Cloverfield And Christianity

Michael Spencer, a recovering fundamentalist, has trouble with eschatology (I know the feeling) and pens an unconventional movie review:

Just how bad can things get and Christian eschatology remain “on track?” What versions of eschatology can accommodate the facts of catastrophism as we know them today? How do the scenarios of Cloverfield and Armageddon work into Christian theology?

Do those Christians who believe in global warming need to say we could wipe out human life with a man-created catastrophe? If that’s true, why wouldn’t we say it? Because Jesus won’t let it happen and upstage his return?

I tend to think that eschatology is often the weakest area of applied Christian theology; the area where there is the least reflection and rigorous examinations of what we assert.
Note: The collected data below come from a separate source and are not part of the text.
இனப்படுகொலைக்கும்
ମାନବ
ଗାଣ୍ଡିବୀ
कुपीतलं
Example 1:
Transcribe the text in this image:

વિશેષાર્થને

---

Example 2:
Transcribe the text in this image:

If the giant lobsters come ashore to have us for dinner, where does all of it fit into the totality of Christian belief?

Until we work all this out, I’ll be watching more monster movies, and keeping an eye on the lobster tank at Krogers.

Rambo And Iraq

Jesse Walker notices something missing in the new movie:

…the word "Iraq" appears nowhere in the movie, and neither do "Al Qaeda," "Islam," "9/11," or "bin Laden." The writer/director/actor told Ain’t It Cool News that he did this because "the idea of Rambo dealing with Al-Qaeda, etc. would be an insult to our American forces that are actually dying trying to rid the world of this cancer. To have at the end of a 90 minute movie the character of Rambo seizing Osama bin Laden in a choke hold then dragging him into the Oval Office then tossing him in the President’s lap declaring ‘The world is now safe, Chief’ would be a bit insulting." I don’t doubt Stallone’s sincerity, though World War II-era GIs didn’t seem to mind the fact that Superman, Captain America, and the rest were fighting alongside them in the comic books. Personally, I wouldn’t have minded seeing some of the Afghan heroes of Rambo III return as villains in Rambo IV, but that might push the franchise into areas that Stallone would rather leave alone.
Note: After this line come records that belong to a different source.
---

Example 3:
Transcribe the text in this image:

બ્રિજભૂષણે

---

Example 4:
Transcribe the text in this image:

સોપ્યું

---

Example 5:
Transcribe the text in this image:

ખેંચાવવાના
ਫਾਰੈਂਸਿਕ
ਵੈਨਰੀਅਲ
Matt Zoller Seitz differs:

Cowritten and directed by Stallone, the fourth Rambo movie is a bracingly political picture — as much an argument in movie form as No End In Sight; a pro-interventionist rebuttal to all the 2007 documentaries and dramas about America losing bits of its soul in Iraq. The I-word is never spoken in Rambo, yet in its coded way, the film makes a case for why we are in Iraq and should stay there until the job is done, whenever that may be. […]
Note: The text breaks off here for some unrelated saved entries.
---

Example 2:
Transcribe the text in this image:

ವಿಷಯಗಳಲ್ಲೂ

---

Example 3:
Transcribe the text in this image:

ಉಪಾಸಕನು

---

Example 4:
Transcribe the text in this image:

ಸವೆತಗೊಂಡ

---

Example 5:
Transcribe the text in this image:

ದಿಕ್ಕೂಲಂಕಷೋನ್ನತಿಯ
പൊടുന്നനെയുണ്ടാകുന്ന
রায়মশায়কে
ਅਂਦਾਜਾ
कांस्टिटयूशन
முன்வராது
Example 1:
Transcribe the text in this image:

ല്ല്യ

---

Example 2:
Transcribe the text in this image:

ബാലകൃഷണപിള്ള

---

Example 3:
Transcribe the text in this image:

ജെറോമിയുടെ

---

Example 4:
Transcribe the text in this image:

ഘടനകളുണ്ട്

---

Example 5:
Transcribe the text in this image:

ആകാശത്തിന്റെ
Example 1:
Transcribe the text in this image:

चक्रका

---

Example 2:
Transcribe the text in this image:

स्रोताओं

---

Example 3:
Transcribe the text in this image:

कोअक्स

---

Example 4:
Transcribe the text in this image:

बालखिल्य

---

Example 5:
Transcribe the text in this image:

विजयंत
I can’t think of another blockbuster action franchise that has been so unabashedly right wing in its world view. The original Rambo picture, 1982’s First Blood — based on David Morrell’s engrossing 1971 novel — gives no obvious hint of where the series would eventually go. It’s one of the most accomplished action films of the 1980s, a have-it-both-ways thriller with a persecuted prole hero that pretty much any viewer, from Ralph Nader to Pat Buchanan, could cheer. For much of the film’s running time, Rambo comes across as the latest incarnation of The Man Pushed Too Far — a police-brutality-victimized drifter terrorizing the small town cops and soft-bellied National Guardsmen that mistook him for a smelly hippie. The film is fundamentally left-wing in its conception. But in its final scene — Rambo’s post-rampage meltdown in Trautman’s presence — it makes a sharp right turn. The hero weeps about being called a "baby killer and all kinds of vile crap" by protestors, and says he only did what he needed to do to win — but "Somebody wouldn’t let us win!"

JFK and BHO

A story of historical karma:

The bond began with Kenyan labour leader Tom Mboya, an advocate for African nationalism who helped his country gain independence in 1963. In the late 1950s, Mboya was seeking support for a scholarship program that would send Kenyan students to US colleges – similar to other exchanges the US backed in developing nations during the Cold War with the Soviet Union. Mboya appealed to the state department. When that trail went cold, he turned to then-senator Kennedy.

Kennedy, who chaired the senate subcommittee on Africa, arranged a $100,000 grant through his family’s foundation to help Mboya keep the program running…

One of the first students airlifted to America was Barack Obama Sr, who married a white Kansas native named Ann Dunham during his US studies.